- **Extrait du document**:

******

Le choix de Travis Fimmel, marginal australien, pour Ragnar Lothbrock est aussi un grand cast : l'acteur, en apparence lors des premiers épisodes un peu plat, se complexifie épisodes par épisodes et passe du Conan de service au héros qui cache ses émotions et aux réflexions constantes (fin de l'épisode huit, again). Sa relation avec son frère est elle aussi très bien foutue et est un gros plus dont le cliff final de la saison tend à d'avantage explorer, d'autant plus qu'il y a de quoi faire. On saluera les performances importantes et réussies de Gabriel Byrne ou Clive Standen qui s'en sortent très très et complètent un casting de grande qualité, qui à défaut d'être aussi vaste que celui d'un Game of Thrones, a le mérite d'être cohérent, intense et proposant des performances dignes d'une présence aux prochains Emmy.
A l'image de son générique sur If I Had a Heart de Fever Ray, Vikings est une grosse surprise qui, si elle ne convainc pas dès ses premiers épisodes, monte en puissance jusqu'à la réussite du huitième épisode. Le final, intense mais pas mémorable, transite de belle façon vers une saison 2 qui sera sans doute encore plus destructrice... et réussie. Après Les Tudors, inégale mais sensuel, The Borgias, au pilote bien réussi mais à la suite moins sur qui reposait en grande partie sur François Arnaud, et Camelot, que je n'ai pas vu mais dont les piètres retours m'ont vite rebuté - Michael Hirst semble avoir trouvé sa grande série. Car ce Vikings n'est ni plus ni moins que l'une des trois meilleures nouveautés (avec Hannibal et House of Cards) de la saison 2012/2013. Rien que ça.
★★★★★★★☆☆☆
Saison 2
Vikings c'était l'agréable surprise de 2013. Si la nouvelle création de Michael Hirst commençait en douceur, elle se révélait bien meilleure que l'image de sous-Game of Thrones qu'on lui avait collé après les premiers trailers. On avait retenu de la première saison son sens aigu de l'approche de la religion (affrontement des mythes païens nordiques et de la religion catholique), un relatif respect pour la culture viking (à défaut d'être fidèle historiquement) et des batailles très bien chorégraphiées. On était donc en droit d'avoir des attentes importantes pour cette seconde salve des épisodes qui nous arrive en ce début 2014 sur History Channel.
Les premiers épisodes de cette deuxième saison étaient très prometteurs. Le rythme était beaucoup mieux géré qu'en première saison, les batailles impressionnantes, la bande-originale très réussie (voir même génialissime), et visuellement c'était magnifique. Pourtant Vikings va trop rapidement se heurter à un problème de taille : son scénario, même si très dynamique, n'est rien de moins qu'une resucée dans la construction de celui de la première saison (si on excepte le début et la fin, donc) : on fait des aller/retour entre l'Ouest et l'Est, on se bataille un peu des deux côtés mais ça n'avance globalement pas. Cela induit une triste constatation : au niveau du développement de l'intrigue et des personnages, la série aurait pu atteindre le stade où est l'en est en dix-neuf épisodes à la fin de la saison 2, en seulement cinq ou six. Le comble étant qu'il se passe plein de choses et qu'on ne s'ennuie que rarement devant Vikings, dont le sens de la narration est assez incroyable et parvient à rendre sans problème intéressantes les guerres de pouvoir et de conquête de ces valeureux guerriers du nord.

******

- **Données fournies**:
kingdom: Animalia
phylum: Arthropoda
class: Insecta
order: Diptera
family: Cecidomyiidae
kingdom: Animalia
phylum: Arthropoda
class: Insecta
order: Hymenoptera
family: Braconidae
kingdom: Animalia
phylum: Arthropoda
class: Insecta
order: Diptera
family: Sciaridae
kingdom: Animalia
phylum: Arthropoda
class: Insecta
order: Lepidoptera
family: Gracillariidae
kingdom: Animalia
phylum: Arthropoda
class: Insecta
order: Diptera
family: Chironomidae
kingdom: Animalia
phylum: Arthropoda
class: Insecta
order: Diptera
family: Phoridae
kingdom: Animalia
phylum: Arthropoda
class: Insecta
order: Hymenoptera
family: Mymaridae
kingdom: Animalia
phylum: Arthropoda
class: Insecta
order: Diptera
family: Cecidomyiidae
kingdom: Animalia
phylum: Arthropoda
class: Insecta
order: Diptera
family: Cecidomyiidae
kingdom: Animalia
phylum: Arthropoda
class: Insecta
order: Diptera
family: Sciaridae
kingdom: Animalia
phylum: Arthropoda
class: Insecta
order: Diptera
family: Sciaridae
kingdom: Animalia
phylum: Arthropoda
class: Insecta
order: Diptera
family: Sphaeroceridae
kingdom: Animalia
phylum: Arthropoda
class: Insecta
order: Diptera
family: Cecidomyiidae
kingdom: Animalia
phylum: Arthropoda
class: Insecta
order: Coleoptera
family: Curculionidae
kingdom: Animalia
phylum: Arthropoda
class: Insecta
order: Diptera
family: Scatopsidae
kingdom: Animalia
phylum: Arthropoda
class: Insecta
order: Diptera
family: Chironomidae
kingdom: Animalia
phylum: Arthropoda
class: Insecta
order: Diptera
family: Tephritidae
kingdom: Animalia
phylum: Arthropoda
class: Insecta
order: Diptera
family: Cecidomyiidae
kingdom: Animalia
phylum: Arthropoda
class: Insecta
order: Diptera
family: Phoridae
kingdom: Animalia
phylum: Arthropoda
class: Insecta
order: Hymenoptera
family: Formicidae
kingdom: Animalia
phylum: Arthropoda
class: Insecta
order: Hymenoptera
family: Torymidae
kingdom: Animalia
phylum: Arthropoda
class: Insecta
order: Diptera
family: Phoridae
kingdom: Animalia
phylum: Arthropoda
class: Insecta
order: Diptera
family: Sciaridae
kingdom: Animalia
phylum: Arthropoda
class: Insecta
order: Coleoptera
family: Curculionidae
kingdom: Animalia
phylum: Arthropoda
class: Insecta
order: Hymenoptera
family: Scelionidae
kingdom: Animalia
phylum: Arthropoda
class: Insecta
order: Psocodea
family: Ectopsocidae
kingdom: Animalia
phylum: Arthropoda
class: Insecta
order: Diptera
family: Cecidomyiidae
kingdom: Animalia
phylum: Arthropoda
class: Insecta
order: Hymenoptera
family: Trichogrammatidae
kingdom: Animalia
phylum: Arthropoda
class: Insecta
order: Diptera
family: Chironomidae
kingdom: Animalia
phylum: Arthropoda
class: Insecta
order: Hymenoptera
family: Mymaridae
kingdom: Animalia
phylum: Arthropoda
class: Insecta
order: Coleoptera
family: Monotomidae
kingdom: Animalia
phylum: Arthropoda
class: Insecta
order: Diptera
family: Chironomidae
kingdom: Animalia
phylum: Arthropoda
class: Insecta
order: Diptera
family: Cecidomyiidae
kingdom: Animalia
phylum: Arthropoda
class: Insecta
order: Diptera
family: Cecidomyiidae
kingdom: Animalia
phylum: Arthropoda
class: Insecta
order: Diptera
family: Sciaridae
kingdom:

******

- **Tâches à réaliser**:
1/ Dans la critique de Vikings, condensez le paragraphe qui commence par « Vikings c'était l'agréable surprise de 2013 » en conservant ses faits principaux.
2/ Reprenez mot pour mot le passage de la critique de Vikings situé entre « Le choix de » et « aux prochains Emmy. », ces deux extrémités comprises.

- **Réponses par tâche**:
1/ Vikings, création de Michael Hirst, a été l'agréable surprise de 2013. Après un début en douceur, la série s'est révélée bien meilleure que l'image de sous-Game of Thrones que lui avaient valu les premières bandes-annonces. Sa première saison a marqué par son approche de la religion (les mythes païens nordiques face à la religion catholique), son relatif respect de la culture viking, sans fidélité historique, et ses batailles très bien chorégraphiées. Les attentes étaient donc importantes pour la deuxième saison, diffusée début 2014 sur History Channel.

2/
Le choix de Travis Fimmel, marginal australien, pour Ragnar Lothbrock est aussi un grand cast : l'acteur, en apparence lors des premiers épisodes un peu plat, se complexifie épisodes par épisodes et passe du Conan de service au héros qui cache ses émotions et aux réflexions constantes (fin de l'épisode huit, again). Sa relation avec son frère est elle aussi très bien foutue et est un gros plus dont le cliff final de la saison tend à d'avantage explorer, d'autant plus qu'il y a de quoi faire. On saluera les performances importantes et réussies de Gabriel Byrne ou Clive Standen qui s'en sortent très très et complètent un casting de grande qualité, qui à défaut d'être aussi vaste que celui d'un Game of Thrones, a le mérite d'être cohérent, intense et proposant des performances dignes d'une présence aux prochains Emmy.